** START Record set **

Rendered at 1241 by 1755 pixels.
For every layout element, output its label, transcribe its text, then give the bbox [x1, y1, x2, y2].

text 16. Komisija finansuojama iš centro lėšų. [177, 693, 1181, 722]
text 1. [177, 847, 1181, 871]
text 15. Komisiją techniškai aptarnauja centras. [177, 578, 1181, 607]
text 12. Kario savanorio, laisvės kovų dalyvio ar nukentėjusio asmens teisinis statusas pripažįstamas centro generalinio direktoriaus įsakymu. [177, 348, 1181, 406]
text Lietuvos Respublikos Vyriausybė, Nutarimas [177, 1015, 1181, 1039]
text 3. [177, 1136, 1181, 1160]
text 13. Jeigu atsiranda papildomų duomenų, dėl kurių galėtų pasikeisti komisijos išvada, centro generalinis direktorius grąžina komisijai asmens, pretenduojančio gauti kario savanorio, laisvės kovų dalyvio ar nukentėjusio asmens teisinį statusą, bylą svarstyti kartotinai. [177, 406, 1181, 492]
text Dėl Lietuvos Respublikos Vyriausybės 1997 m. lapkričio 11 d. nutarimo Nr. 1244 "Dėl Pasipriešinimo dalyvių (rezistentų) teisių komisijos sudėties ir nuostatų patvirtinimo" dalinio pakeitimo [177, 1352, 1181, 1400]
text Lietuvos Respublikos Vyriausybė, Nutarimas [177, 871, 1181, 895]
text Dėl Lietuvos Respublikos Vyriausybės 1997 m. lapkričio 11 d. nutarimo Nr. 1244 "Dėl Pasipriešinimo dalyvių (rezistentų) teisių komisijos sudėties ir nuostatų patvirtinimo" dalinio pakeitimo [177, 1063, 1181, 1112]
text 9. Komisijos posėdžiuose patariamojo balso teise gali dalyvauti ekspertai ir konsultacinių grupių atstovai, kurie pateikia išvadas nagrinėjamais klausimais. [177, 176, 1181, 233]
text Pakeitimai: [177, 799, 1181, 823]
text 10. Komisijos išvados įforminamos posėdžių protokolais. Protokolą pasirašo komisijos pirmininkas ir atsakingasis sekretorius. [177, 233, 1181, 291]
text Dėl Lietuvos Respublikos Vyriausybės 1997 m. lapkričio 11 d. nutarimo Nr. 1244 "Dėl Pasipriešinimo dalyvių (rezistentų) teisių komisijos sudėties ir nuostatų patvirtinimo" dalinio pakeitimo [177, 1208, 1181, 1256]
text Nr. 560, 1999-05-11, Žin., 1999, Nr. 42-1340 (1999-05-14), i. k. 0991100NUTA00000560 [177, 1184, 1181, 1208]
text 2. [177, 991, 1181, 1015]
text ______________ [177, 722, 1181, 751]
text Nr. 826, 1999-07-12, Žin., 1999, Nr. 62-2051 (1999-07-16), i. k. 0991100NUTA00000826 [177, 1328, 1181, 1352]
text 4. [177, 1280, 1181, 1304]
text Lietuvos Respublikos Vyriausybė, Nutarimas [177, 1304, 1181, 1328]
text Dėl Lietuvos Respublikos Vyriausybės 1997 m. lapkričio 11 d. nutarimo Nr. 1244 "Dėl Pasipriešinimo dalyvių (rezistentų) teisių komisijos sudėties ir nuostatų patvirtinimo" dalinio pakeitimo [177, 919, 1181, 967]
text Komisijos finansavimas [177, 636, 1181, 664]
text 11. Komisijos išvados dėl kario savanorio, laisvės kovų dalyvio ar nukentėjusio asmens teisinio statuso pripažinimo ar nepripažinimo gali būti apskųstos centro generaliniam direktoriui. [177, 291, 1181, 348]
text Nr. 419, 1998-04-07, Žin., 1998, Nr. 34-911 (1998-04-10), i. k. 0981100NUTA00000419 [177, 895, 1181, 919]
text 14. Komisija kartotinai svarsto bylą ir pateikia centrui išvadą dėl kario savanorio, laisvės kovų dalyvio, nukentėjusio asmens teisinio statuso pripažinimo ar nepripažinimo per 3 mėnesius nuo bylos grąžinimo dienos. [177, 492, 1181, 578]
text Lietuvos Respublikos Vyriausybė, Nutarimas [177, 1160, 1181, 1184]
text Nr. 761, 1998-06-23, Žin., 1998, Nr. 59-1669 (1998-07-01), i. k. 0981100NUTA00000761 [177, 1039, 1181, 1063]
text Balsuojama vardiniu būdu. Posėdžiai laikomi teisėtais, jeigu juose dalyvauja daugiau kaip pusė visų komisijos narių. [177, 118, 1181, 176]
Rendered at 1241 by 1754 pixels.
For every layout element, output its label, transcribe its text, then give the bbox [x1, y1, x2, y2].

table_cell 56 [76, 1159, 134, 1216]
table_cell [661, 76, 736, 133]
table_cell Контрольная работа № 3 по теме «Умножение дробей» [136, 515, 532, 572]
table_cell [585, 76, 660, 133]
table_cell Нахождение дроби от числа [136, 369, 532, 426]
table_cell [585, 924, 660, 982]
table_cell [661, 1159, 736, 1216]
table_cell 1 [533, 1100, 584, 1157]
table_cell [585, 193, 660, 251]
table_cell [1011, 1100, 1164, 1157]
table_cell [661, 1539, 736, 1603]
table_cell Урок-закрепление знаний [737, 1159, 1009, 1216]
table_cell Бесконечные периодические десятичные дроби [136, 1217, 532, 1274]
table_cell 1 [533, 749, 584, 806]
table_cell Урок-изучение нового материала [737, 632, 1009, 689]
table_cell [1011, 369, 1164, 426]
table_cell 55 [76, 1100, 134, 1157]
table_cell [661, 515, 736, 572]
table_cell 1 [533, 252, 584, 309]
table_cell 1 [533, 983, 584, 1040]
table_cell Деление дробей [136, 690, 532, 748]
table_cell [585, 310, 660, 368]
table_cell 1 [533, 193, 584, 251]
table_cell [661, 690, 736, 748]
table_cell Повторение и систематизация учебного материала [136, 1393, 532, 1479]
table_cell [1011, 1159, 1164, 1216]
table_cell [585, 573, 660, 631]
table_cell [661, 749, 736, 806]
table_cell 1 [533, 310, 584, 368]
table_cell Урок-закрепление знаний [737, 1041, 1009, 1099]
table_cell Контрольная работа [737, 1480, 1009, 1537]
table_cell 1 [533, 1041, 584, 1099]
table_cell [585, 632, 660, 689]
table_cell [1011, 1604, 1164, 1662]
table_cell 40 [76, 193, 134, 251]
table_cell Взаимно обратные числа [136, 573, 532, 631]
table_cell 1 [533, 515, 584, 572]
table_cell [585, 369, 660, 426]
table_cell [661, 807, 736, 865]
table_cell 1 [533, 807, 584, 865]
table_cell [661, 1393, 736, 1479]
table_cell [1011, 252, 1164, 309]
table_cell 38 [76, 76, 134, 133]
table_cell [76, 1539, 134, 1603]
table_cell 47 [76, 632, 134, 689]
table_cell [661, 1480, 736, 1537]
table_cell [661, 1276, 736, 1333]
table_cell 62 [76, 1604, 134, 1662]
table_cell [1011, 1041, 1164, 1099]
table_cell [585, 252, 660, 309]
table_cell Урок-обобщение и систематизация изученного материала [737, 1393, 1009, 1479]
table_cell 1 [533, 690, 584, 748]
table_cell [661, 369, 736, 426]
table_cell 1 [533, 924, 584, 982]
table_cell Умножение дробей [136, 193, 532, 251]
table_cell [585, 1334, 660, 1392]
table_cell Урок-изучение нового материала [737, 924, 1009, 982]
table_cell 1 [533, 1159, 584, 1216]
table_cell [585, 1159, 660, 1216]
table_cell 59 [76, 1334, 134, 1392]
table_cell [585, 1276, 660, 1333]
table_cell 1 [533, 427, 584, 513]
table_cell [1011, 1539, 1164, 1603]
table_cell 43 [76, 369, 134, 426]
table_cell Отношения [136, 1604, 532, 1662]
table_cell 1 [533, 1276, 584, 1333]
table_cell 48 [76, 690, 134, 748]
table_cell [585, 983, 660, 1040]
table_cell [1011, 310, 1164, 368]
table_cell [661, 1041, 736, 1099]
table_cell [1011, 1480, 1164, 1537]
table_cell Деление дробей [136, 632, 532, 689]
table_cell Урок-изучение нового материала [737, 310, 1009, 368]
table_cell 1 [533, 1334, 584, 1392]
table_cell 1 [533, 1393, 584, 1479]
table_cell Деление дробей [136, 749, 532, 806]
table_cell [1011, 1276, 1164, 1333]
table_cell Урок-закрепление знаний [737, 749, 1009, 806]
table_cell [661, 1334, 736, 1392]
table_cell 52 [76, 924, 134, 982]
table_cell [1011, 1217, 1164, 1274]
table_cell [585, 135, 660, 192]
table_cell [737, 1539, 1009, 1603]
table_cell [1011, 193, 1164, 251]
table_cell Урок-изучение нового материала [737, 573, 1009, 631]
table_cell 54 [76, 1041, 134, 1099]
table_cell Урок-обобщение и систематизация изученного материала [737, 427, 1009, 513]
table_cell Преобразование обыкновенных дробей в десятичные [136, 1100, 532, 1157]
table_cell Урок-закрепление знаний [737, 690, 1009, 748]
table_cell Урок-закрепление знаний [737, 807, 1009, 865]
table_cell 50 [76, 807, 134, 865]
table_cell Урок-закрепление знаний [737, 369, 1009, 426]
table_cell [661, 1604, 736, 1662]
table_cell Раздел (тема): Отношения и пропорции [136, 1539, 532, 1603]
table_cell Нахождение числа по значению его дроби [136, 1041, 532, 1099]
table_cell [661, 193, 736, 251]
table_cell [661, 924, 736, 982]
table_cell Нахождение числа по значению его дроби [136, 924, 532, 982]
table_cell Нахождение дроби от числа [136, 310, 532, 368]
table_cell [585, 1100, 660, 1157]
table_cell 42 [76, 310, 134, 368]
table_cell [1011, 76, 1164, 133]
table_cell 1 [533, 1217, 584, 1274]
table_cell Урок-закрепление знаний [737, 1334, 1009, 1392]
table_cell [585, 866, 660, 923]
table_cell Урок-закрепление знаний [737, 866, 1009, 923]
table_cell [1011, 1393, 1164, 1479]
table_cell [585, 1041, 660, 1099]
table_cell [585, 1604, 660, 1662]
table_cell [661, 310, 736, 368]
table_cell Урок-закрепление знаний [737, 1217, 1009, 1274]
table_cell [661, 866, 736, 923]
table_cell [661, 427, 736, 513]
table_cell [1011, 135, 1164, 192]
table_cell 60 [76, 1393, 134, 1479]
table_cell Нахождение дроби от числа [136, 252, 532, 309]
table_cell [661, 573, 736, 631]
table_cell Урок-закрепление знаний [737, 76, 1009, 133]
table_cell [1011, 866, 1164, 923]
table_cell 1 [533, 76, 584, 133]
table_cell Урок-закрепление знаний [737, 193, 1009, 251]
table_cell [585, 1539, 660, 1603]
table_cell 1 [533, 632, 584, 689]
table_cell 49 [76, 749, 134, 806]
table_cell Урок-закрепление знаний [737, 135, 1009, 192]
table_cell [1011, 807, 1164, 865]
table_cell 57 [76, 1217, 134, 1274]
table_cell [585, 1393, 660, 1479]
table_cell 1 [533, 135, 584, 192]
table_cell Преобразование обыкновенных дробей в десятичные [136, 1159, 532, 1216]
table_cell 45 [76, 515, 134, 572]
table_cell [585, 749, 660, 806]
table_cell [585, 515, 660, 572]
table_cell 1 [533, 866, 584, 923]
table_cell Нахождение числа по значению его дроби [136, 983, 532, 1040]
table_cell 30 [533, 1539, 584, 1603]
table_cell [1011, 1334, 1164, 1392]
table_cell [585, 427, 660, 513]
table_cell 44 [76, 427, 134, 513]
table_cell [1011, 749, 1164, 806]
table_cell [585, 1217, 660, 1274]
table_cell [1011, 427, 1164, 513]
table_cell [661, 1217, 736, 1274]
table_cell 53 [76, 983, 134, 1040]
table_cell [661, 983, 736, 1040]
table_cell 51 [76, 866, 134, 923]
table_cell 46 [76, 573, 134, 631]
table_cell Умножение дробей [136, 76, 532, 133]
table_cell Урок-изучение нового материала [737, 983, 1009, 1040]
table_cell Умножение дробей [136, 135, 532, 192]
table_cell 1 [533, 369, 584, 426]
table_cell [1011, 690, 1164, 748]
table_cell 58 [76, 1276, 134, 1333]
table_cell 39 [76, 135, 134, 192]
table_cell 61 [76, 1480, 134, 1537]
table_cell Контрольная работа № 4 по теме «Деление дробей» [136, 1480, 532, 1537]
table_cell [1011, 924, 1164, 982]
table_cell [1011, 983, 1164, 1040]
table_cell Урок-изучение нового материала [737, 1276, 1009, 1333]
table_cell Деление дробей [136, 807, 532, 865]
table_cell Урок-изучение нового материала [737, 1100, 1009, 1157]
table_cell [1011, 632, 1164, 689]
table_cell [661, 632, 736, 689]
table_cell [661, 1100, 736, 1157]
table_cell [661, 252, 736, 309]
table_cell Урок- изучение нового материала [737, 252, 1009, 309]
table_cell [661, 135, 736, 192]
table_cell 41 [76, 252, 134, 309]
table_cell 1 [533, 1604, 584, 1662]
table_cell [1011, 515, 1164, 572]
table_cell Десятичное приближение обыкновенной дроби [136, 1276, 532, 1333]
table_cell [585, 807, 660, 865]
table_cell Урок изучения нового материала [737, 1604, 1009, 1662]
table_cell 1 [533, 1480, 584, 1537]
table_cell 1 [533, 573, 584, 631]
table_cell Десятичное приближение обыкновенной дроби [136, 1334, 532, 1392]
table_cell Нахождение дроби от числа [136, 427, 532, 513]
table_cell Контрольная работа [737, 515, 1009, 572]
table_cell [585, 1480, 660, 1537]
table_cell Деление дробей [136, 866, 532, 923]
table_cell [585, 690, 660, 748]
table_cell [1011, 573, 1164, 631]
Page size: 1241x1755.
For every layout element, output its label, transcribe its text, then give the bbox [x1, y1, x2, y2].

** END Record set **

**Do this**
Express the stretch of the entries from the line that contains "text 16. Komisija" through the line that contains "text 3. [177, 1136, 1181, 1160]" as a JSON list of strings, one string per line, leaving out blank lines.

**Output for this exercise**
[
  "text 16. Komisija finansuojama iš centro lėšų. [177, 693, 1181, 722]",
  "text 1. [177, 847, 1181, 871]",
  "text 15. Komisiją techniškai aptarnauja centras. [177, 578, 1181, 607]",
  "text 12. Kario savanorio, laisvės kovų dalyvio ar nukentėjusio asmens teisinis statusas pripažįstamas centro generalinio direktoriaus įsakymu. [177, 348, 1181, 406]",
  "text Lietuvos Respublikos Vyriausybė, Nutarimas [177, 1015, 1181, 1039]",
  "text 3. [177, 1136, 1181, 1160]"
]